Former White Salmon City Councilor Robert Gilchrist prepared this site plan for a proposed city swimming pool facility as part of his Feb. 22 letter of resignation. Gilchrist quit the City Council because he disagrees with the current course of the pool’s design phase and the council’s unwillingness to consider alternatives.
Former White Salmon City Councilor Robert Gilchrist prepared this site plan for a proposed city swimming pool facility as part of his Feb. 22 letter of resignation. Gilchrist quit the City Council because he disagrees with the current course of the pool’s design phase and the council’s unwillingness to consider alternatives.
First-term White Salmon City Councilor Robert Gilchrist resign-ed from his council position, effective immediately, on Monday, Feb. 22, over a disagreement with the direction of the city’s proposed pool project is taking.
Gilchrist, who joined the council last month after being elected last November, made his opinions known in a Feb. 22 letter to Mayor David Poucher. The letter came five days after Gilchrist and Poucher went head-to-head at a council meeting over whether the council had determined what the final scope of the project should be.
At the Feb. 17 council meeting, Gilchrist wrote, “you declared the subject of the pool design closed with enough emotion that you were literally spitting mad. I believe you have been hasty in this decision and I am writing to encourage you to re-think it. The design you have declared ‘frozen’ has severe shortcomings.”
Gilchrist gave an overview of the project from his perspective, and concluded Wellman Associates’ proposed designs for the pool to be sited in the northeast corner of the Whitson Elementary School car-park “exhibit a relentless formality and Midwestern sensibility.”
“This project is in the Columbia River Gorge, one of the most youthful, dynamic and envied locales in the country,” Gilchrist continued. “We should be looking beyond an unimaginative rubber stamped post-war spare vision of a swimming facility.”
He said the proposed designs lack the sense of isolation and privacy of the current pool, and do not take advantage of the site’s natural features.

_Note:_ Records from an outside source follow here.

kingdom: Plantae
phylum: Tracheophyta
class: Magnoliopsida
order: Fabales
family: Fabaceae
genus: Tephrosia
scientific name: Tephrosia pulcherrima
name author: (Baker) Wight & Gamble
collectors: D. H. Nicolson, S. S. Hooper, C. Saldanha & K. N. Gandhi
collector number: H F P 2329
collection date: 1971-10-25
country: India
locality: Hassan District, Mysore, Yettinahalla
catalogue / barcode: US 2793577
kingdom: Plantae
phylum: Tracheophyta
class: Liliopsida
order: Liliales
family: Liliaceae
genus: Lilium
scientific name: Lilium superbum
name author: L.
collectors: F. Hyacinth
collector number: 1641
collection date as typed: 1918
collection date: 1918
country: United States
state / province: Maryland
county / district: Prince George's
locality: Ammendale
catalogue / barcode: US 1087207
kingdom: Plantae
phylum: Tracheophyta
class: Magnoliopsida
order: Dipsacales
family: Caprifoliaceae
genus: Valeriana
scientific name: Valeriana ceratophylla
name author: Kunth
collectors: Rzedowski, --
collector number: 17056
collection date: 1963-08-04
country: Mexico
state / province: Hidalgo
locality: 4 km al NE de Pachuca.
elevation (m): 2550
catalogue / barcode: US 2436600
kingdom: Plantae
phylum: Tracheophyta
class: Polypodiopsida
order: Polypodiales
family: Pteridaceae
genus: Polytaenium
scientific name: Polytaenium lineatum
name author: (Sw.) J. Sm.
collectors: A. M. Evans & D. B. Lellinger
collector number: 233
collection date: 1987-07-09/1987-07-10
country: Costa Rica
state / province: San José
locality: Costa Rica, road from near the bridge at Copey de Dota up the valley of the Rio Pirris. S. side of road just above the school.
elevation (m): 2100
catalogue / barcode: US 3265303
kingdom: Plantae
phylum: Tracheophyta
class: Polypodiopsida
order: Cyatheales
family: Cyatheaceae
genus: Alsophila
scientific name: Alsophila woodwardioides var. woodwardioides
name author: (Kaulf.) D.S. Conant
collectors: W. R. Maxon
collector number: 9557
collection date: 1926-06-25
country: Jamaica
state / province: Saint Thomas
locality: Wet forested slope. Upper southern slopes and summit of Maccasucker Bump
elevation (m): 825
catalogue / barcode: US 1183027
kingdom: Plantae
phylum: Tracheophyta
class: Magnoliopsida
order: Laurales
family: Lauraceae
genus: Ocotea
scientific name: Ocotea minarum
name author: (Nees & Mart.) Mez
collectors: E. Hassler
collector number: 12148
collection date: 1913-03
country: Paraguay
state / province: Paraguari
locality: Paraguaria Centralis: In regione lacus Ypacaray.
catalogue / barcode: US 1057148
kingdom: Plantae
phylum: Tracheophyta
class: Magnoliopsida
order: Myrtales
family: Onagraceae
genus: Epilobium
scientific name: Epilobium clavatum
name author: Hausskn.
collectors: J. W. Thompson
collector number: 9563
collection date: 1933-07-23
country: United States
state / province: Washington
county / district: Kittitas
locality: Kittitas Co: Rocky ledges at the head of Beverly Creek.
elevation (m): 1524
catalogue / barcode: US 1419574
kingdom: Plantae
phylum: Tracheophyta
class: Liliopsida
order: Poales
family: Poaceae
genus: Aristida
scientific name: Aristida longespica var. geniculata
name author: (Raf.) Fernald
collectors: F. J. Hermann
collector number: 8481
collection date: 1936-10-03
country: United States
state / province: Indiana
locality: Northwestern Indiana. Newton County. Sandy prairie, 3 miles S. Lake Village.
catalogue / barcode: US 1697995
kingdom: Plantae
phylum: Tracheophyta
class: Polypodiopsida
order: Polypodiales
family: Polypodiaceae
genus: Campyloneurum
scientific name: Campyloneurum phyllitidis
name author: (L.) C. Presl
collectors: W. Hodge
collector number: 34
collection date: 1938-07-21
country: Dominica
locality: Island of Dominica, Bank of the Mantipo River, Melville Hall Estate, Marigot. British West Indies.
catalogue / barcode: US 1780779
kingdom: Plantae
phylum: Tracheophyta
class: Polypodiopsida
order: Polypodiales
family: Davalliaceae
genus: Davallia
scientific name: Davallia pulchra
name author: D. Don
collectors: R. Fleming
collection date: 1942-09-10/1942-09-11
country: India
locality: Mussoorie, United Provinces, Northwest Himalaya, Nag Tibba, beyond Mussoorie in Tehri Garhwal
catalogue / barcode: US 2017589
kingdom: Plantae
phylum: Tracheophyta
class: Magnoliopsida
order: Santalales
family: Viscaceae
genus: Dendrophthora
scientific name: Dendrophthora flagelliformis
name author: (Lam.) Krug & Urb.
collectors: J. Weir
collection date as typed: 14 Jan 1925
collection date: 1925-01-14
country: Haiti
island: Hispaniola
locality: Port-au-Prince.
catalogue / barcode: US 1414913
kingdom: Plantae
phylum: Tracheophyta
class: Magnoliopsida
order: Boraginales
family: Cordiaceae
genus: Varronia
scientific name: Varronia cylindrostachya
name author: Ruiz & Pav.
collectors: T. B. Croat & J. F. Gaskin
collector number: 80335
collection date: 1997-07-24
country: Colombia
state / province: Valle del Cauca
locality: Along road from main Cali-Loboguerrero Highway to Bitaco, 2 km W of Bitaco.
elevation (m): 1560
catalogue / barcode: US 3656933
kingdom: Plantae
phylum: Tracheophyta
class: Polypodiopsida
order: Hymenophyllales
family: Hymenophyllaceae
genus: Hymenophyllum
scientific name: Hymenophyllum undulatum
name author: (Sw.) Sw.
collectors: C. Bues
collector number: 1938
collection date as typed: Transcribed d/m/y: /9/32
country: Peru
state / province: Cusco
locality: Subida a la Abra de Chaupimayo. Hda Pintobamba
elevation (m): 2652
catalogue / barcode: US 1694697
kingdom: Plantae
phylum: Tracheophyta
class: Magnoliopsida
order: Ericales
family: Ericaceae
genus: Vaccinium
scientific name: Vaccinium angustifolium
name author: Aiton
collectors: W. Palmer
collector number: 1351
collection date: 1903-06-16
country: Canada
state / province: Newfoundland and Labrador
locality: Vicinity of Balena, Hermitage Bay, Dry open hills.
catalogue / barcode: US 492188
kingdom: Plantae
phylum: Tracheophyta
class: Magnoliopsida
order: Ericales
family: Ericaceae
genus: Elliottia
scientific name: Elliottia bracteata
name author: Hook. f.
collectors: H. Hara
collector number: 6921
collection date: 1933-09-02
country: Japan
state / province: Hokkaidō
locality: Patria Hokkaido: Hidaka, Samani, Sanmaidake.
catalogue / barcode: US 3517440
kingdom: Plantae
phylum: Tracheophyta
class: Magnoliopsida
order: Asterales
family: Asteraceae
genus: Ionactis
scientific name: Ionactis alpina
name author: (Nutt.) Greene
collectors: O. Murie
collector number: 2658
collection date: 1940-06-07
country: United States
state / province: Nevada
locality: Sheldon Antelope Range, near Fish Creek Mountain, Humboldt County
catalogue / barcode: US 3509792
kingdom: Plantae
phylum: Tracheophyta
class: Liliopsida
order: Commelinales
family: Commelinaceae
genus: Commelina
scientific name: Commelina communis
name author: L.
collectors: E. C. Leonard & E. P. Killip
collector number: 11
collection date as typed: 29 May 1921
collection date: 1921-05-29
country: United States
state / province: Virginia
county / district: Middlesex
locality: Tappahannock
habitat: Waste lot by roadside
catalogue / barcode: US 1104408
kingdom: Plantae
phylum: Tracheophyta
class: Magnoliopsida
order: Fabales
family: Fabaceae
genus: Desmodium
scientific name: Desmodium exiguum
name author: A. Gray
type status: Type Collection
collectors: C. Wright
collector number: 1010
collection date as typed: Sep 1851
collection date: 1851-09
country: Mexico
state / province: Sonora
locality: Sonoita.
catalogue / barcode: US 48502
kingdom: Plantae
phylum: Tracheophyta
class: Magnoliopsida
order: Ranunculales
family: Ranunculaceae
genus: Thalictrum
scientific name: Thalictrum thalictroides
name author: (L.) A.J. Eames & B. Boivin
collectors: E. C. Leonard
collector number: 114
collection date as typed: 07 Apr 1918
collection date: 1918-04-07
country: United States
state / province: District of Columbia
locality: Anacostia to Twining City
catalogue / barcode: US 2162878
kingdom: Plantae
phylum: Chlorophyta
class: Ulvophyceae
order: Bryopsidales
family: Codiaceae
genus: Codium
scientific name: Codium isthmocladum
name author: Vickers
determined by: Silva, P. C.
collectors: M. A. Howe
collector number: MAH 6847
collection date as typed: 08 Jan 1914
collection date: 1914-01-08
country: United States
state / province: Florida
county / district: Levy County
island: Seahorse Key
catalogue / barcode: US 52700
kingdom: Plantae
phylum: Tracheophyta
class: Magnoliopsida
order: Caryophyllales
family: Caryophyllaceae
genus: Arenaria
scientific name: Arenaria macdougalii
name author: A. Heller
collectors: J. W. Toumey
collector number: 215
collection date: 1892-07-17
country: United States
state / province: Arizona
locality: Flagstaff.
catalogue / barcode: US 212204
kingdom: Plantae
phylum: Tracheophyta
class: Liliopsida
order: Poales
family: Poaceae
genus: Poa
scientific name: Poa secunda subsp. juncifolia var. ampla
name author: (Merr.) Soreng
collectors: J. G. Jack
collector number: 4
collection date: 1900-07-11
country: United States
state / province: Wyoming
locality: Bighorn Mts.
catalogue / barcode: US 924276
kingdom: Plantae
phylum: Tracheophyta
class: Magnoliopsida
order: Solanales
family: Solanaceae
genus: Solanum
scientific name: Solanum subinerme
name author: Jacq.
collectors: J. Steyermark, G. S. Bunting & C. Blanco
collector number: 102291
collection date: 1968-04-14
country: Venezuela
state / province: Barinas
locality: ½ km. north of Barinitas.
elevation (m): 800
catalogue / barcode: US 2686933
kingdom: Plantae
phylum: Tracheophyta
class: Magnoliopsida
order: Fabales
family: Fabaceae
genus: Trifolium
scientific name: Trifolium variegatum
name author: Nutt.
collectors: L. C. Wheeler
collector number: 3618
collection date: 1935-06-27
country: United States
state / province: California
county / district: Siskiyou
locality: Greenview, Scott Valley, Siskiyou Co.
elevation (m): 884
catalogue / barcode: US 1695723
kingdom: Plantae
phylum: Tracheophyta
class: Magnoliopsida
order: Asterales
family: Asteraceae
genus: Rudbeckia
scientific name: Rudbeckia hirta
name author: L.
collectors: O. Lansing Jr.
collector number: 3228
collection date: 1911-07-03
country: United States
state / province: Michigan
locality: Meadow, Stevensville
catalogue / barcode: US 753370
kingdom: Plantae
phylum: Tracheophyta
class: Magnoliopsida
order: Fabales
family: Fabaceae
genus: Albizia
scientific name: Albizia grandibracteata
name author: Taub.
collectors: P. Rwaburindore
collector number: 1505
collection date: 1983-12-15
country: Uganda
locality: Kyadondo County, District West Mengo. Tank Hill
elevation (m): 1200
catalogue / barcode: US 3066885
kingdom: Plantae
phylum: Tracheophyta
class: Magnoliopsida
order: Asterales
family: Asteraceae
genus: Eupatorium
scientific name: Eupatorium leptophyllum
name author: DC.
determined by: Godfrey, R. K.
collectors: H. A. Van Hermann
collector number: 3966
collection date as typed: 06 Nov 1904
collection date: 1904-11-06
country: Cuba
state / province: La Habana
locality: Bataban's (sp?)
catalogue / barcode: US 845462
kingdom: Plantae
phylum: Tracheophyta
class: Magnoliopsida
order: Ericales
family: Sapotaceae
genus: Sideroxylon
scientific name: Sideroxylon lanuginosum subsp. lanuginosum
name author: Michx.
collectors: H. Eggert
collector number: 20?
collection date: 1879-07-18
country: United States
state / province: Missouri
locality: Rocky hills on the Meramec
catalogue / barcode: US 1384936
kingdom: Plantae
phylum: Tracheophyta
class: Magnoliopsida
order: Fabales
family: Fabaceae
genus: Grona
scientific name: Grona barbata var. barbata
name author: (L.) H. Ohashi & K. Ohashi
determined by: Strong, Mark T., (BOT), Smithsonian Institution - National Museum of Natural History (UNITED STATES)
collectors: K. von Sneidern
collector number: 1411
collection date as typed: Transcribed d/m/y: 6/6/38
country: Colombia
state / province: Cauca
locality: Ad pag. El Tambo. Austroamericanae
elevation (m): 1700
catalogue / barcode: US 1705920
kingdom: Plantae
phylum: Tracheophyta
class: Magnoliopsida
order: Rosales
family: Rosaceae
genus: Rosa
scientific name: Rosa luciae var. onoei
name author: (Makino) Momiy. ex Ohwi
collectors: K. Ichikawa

“Why is everything on the same grade? The site slopes like most properties in the area and terracing can add interest and economy in development of a site,” Gilchrist wrote. “Also lacking are little corners and wall sheltered place that can be natural areas for families or small groups to retire to. Instead there is 12,000 square feet of featureless concrete...The big fir tree has been ignored when it could be incorporated to add share and interest.”
“My conclusion is that the most attractive features of the old pool are totally absent in the new design and ultimately the community is going to be disappointed with the result. The community motivation to meet operating expenses may well suffer.”
With his resignation letter, Gilchrist submitted a site plan he had prepared that takes these features into account “just to see if a pleasing solution could be developed.” (See image at right.)
“Costs are a major consideration in this donation and grant-funded project,” Gilchrist noted. “I do not believe there would be any significant cost difference between the designs. They are just different arrangements of the same elements of excavation, retaining walls, concrete aprons, buildings and mechanical plant.”
Gilchrist said that the grant deadlines of March 1 for a letter of intent and May 2 for a complete application should not prevent the council from exploring design alternatives.
“Given the background work and fact collecting already completed on the project it should be possible to document a new arrangement of the same elements within the allotted time,” Gilchrist said.
“This letter is a Hail Mary on my part,” he continued. “I will make it public to inform interested citizens of where the project is and what is at stake so they can make their opinions known directly to you [Poucher]. I bear no malice against any parties in this matter, I am simply voicing my conscience on what I believe to be a matter of considerable importance.”
In the final issue, Gilchrist told Poucher he was quitting the council because “I find this mode of working extremely stressful and not aligned to my aptitudes. There is scant chance any sort of working relationship between us can be salvaged.”
The Enterprise contacted Poucher by e-mail Tuesday for comment on Gilchrist’s resignation but did not receive a reply before press-time.